According to Consumer Reports, a consumer advocacy organization, Tesla's new automatic lane change feature does not perform well and can post a safety risk to other drivers on the road. In the test conducted by the organization, it was found that the 'Navigate on Autopilot' feature was less competent in comparison to human drivers. It was observed that the system kept cutting off other cars in traffic and did not leave enough gap. Jake Fisher, Senior Director of Auto Testing said that Tesla's automatic lane-change feature does not react to brake lights or turn signals. Not only this, but it was not able to anticipate what other drivers are going to do. He added that the system was 'incredibly nearsighted' and that one has to constantly be one-step-ahead of it.
Tesla CEO Elon Musk recently said in a statement that the company is going to have fully self-driving cars ready by 2021. The recent tests conducted by Consumer Reports raises questions on this claim and also on the safety of the carmaker's autopilot feature. The U.S. National Transportation Safety Board, last week, said that Tesla's Autopilot was used during a crash in March in Florida which resulted in the death of a person. The crash was a result of the system as well as the driver failing to avoid hitting a tractor-trailer which turned left in the path of a Model 3. A similar incident was reported back in 2016 as well.
In response, Tesla said that drivers who use Navigate on Autopilot properly have travelled millions of miles and safely executed millions of automated lane changes. The company says drivers must opt for the system by selecting Navigate for Autopilot, which replaces the default setting that requires a driver to confirm a lane change by pushing the turn signal lever. When drivers choose the system, they are warned that it does not make the vehicle autonomous and that they have to remain in control, the company said.
In April, Tesla announced a software update that enabled Navigate on Autopilot, and Consumer Reports tested its Model 3 after the update. The magazine said it drove on highways across Connecticut, where its test track is located. Multiple testers reported that the system cut too closely in front of other cars and passed other vehicles on the right of a divided highway with two lanes in each direction.

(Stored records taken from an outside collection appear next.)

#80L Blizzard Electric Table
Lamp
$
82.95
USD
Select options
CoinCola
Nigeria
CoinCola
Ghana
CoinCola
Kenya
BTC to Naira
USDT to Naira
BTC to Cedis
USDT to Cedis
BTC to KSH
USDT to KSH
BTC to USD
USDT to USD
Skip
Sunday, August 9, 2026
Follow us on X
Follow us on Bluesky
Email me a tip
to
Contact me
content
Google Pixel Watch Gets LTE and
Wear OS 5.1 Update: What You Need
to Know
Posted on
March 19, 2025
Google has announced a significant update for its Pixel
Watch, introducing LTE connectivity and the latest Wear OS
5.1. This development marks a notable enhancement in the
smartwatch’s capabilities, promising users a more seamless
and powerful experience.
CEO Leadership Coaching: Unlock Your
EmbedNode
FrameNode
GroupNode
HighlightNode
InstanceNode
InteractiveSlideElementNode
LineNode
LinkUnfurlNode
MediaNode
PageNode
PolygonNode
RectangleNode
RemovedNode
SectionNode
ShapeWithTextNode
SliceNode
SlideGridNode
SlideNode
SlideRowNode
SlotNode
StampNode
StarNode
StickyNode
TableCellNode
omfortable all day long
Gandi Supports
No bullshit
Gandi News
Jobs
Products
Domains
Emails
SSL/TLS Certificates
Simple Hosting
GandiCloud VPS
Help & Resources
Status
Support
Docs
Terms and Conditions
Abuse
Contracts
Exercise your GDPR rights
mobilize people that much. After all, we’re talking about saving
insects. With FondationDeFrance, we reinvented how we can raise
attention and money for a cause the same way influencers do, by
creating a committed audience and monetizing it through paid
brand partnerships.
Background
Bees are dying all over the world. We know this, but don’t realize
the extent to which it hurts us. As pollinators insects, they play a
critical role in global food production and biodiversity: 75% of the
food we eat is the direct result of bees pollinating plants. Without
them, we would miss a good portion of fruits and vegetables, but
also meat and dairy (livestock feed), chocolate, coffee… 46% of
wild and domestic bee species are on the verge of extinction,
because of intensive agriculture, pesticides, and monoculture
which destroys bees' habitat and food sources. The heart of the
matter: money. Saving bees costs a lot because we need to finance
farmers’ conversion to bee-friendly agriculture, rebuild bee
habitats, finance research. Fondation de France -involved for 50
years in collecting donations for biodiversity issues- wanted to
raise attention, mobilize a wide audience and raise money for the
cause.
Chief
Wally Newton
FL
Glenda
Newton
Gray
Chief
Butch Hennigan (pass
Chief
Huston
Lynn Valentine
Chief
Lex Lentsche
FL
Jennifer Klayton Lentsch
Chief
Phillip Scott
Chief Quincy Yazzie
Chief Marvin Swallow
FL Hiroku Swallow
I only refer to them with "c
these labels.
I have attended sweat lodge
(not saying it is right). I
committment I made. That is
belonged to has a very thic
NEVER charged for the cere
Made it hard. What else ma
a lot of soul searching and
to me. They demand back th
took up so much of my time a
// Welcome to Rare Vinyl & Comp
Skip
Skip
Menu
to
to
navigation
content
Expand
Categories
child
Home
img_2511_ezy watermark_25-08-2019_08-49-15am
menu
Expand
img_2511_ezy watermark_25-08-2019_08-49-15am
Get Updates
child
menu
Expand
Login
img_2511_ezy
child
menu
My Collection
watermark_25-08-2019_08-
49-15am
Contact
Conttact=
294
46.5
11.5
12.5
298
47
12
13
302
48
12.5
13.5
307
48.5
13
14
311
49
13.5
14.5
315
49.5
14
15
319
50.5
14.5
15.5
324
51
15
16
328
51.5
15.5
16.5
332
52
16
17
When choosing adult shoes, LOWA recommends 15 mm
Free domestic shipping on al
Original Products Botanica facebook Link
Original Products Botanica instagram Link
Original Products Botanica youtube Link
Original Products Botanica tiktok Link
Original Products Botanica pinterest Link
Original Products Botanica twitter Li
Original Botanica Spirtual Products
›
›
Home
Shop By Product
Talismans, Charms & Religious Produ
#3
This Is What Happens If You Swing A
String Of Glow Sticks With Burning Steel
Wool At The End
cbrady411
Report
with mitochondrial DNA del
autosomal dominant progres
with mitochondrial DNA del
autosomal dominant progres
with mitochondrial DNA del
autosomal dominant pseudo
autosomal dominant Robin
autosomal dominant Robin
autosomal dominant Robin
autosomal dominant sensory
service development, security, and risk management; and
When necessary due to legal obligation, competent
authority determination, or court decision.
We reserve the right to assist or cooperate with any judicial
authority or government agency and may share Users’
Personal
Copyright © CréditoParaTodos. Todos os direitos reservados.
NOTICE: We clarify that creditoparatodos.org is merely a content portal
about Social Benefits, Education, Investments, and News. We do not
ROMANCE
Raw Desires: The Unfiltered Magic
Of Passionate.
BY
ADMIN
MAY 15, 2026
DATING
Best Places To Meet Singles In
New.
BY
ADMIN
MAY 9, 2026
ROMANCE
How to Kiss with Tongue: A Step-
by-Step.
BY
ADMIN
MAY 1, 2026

A Connecticut law enforcement official told the magazine that passing on the right was improper in the state and could bring a ticket. In addition, the system also didn't return to the right lane after passing, which also could draw a traffic citation in the state, the magazine said. "Tesla is showing what not to do on the path toward self-driving cars: release increasingly automated driving systems that aren't vetted properly,'' said David Friedman, a former acting administrator of the National Highway Traffic Safety Administration who now is vice president of advocacy at Consumer Reports.